After core updates were recently launched on some of the world’s most powerful search engines, AI summaries and AI-generated “featured snippets” have taken over the results you see when you type a query into a search bar and punch “return.”

Now, the majority of Americans are seeing these AI-generated summaries first and foremost in their search returns, beckoning them not to scroll down to the traditional, SEO-based, ranked search returns that whisk one away to a new website, research study, or article, and instead to take the aggregated summary as the answer they are looking for. But do these AI summaries and AI-powered searches actually deliver the most accurate, most up-to-date, and helpful information, without requiring users to even click on a link? Can they really be trusted?

According to an October 2025 survey, about half of Americans who have come across AI summaries have at least some trust in the information that they provide in their responses. Meanwhile, a close 46% say they do not have much trust or any trust at all in that information.

The skepticism can be viewed as healthy. Deep dives from curious journalists on the accuracy of AI-generated search summaries show that, pretty often, they’re not very accurate. One writer, in their own informal experiment, found that 1 in every 5 AI overviews on search returns gave an "inaccurate or misleading answer.”

But there are tools that can lift the curtain on how AI overviews and featured snippets on search returns are generated, with what information and from where—effectively holding LLM training to account and offering a clearer picture on whether or not the answers being given are appropriate and accurate.

SerpApi, a service that provides application programming interfaces to programmatically find and access data from search engine results pages, can be used for verifying the accuracy of AI overviews by scanning the source material and determining if the summary accurately conveys it.

Using a tool like SerpApi can bring more transparency to AI-generated search results by identifying the sources that the LLM prefers to use, showing the pages that it favors quoting, and by tracking the attribution. That means monitoring how often a specific website or source is (or isn’t) cited by the AI in the links cited in the summaries it provides. This can show the cracks in the timeliness of AI overviews, since traditional LLM knowledge is often limited to its training cutoff date. A 2024 study used SerpApi to access real-time search results, allowing the system to provide up-to-date, neutral context for recent articles in a way that AI overviews simply couldn’t.

Using SerpApi, researchers can continue to monitor how updates and training change the results that are returned in AI summaries, running automated, high-volume queries over longer periods of time to track changes in the AI's summaries, content structure, and source preferences. This can help to better understand the long-range evolution of the AI's algorithmic logic and its response to updates on its algorithms.

It’s not an approach reserved just for research and academia, though. Businesses and content creators can use data from SerpApi to learn more about how they, or their competitors, appear in AI overviews and adapt their own content to be more easily summarized or cited.

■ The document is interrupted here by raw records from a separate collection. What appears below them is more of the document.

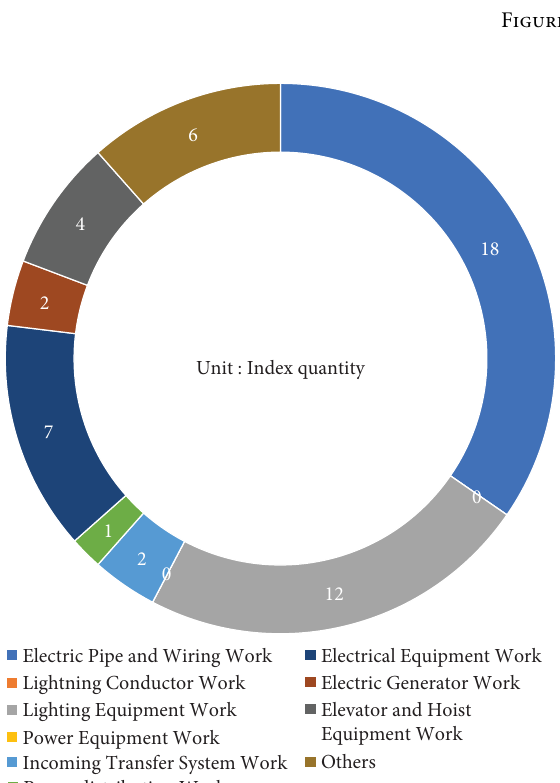
Figure 3: Case status.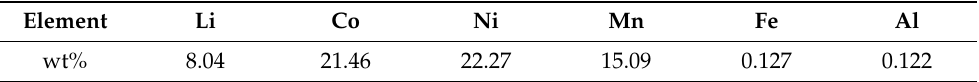
Table 1. The main metal contents in cathode materials of spent lithium batteries. Element Li Co Ni Mn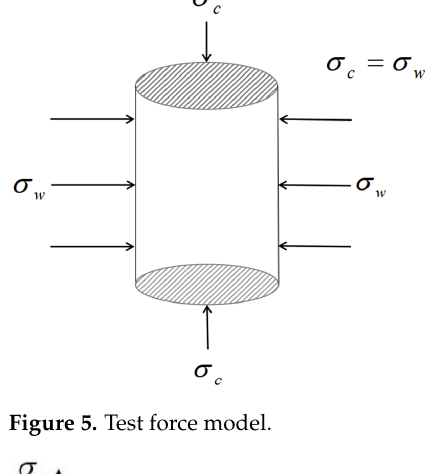
Figure 5. Test force model.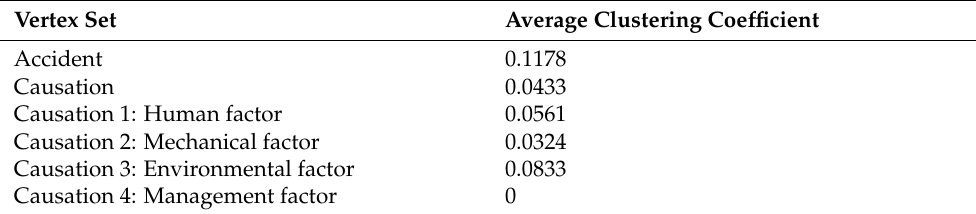
Table 7. The average clustering coefficient of various types of vertex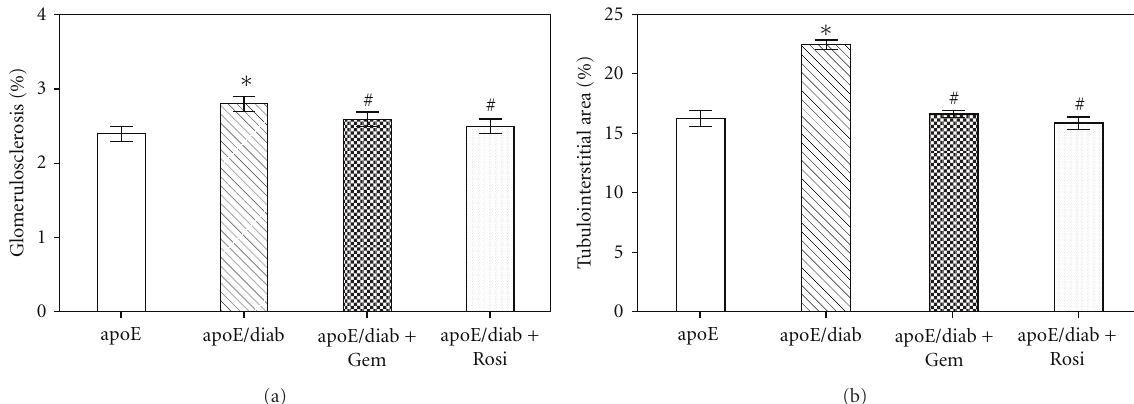
Figure 1: Treatment with PPAR agonists, gemfibrozil and rosiglitazone reduces glomerulosclerosis (a) and tubulointerstitial expansion (b) in streptozotocin diabetic apolipoprotein E knockout mice [25]. Data shows mean ± SEM; ∗ versus control P < 0 . 05, # versus diabetes P < 0 .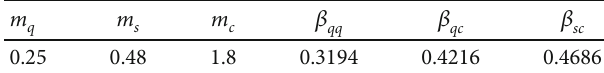
Table 1: The constituent quark mass (GeV) and the Gaussian parameters β (GeV) for the HO potential obtained by the variational principle [49, 57]. q = u and d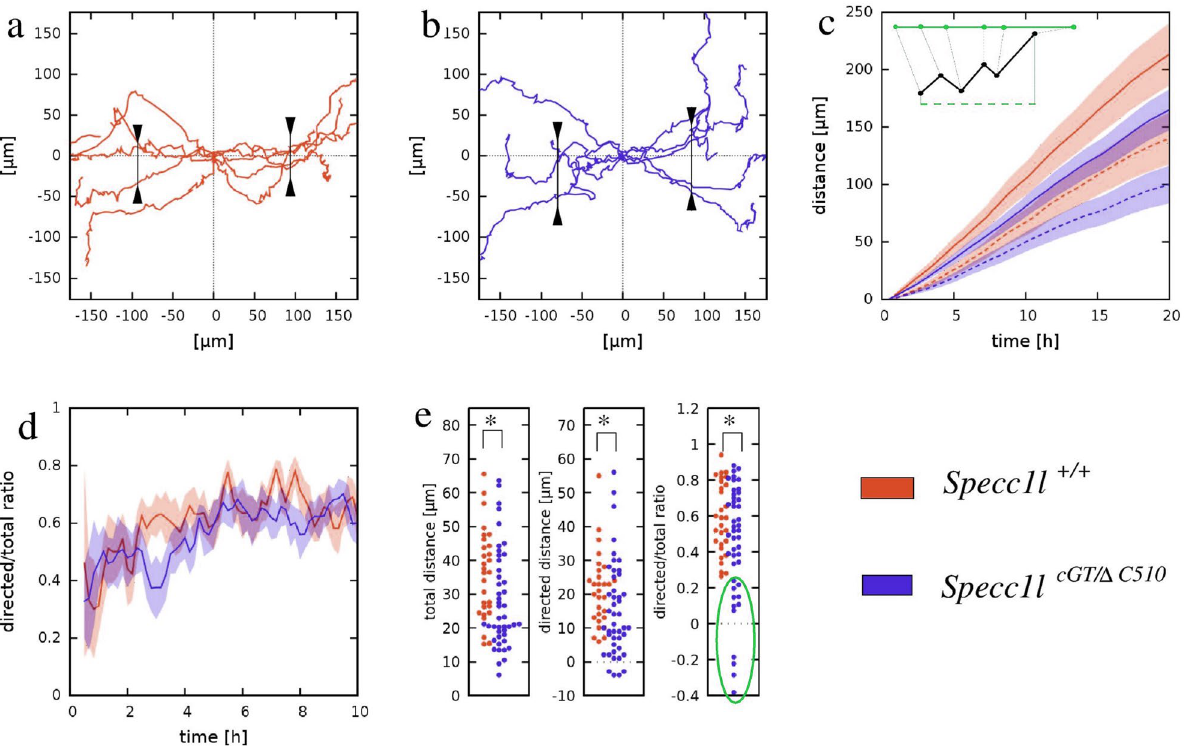
Figure 4. Specc1l cGT/ΔC510 MEPM cells exhibit defects in directional migration. ( a , b ) Representative paths of individual cells moving near the wound edge in WT ( a ) and mutant ( b ) cultures. Trajectories were shifted so that each originate at the origin. The WT cells exhibited a more directed movement to the open area compared to the mutant cells, as evidenced by the clustering of trajectories along the horizontal axis. Markers indicate the spread of trajectories: 90% of the trajectories pass through the drawn segments. ( c ) Individual cell trajectories were statistically characterized by their mean total path lengths (solid lines) and net displacements directed into the wound area (dashed lines). The inset demonstrates these concepts with an example trajectory (black). Both measures were plotted as a function of time elapsed, and show a reduction of motile activity in Specc1l -mutant MEPM cells. Lines represent an average of 40 cell trajectories, shaded areas indicate SEM. ( d ) The average ratio of the directed (net) displacement and total path length of the 40 cell trajectories, as a function of time. The typically lower values obtained for mutant MEPM cells indicate a guidance defect. ( e ) Statistical analysis of individual cell trajectories using the measures of total displacement, directed displacement and their ratio. The bee swarm plots show these quantities for each tracked cell, evaluated at 10 h culture time. The unguided population delineated by green oval was present only in cultures of Specc1l- mutant MEPM cells. The significance of differences was established by pairwise Welsh’s t-tests, yielding p-values of 0.01, 0.05 and 0.03 for the total path length, directed displacement and ratio data sets,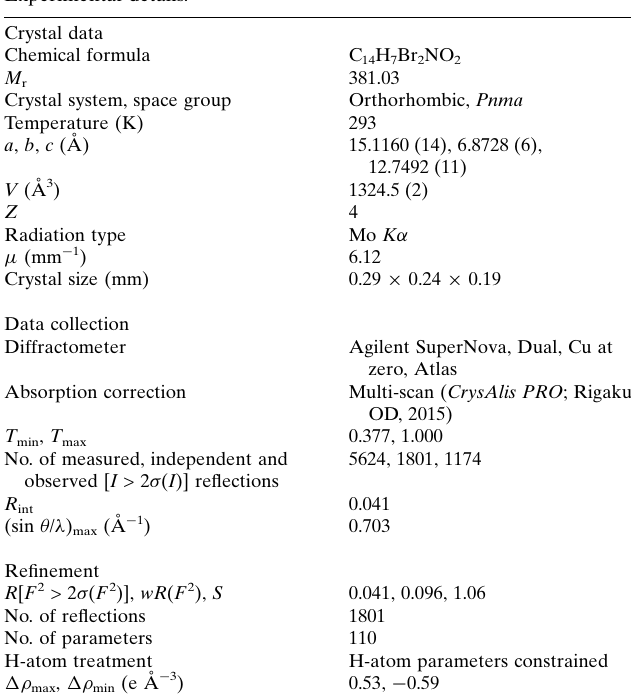
Table 2 Experimental details.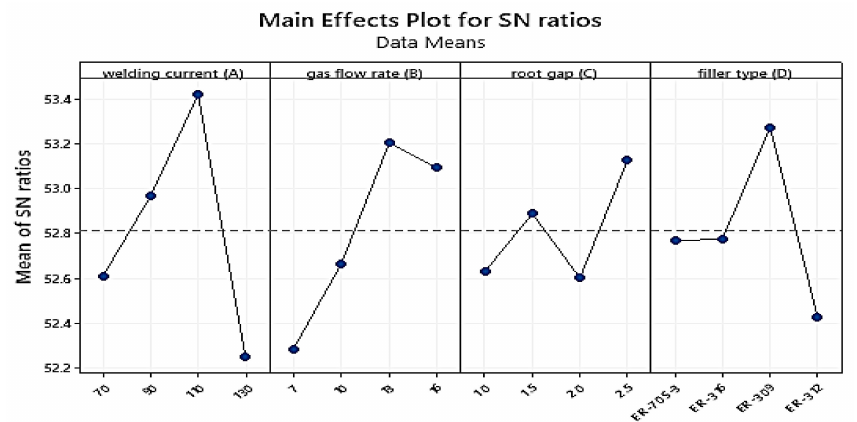
Figure 19. Main effect plot for S/N ratios for Tensile Strength. Table 10. Analysis of variance (ANOVA) for Tensile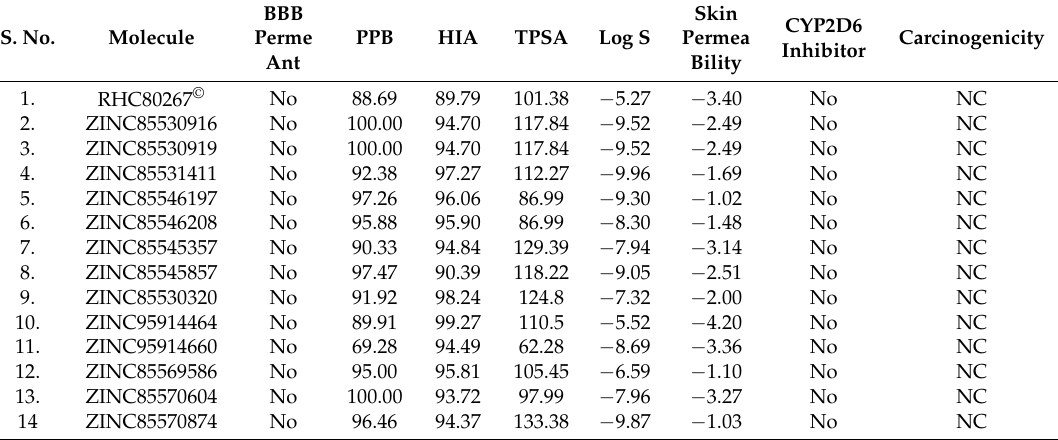
Table 2. ADMET properties of the selected compounds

It seems dramatic to say, but it’s not: this is a time when search, as we know it, is changing. According to recent research, search engine users who encounter an AI summary are less likely to click on links to other websites and are more likely to end their browsing session entirely after visiting a search page with an AI summary. That means that the information seen at the top of the page is shaping the way we think, learn, and decide what’s true. Certain tools can help bring clarity to how AI systems summarize information in search returns by providing real-time access to the AI-generated content and tracking its source data. This type of information access—about information—allows for deeper analysis of the AI's behavior and its real-world impact.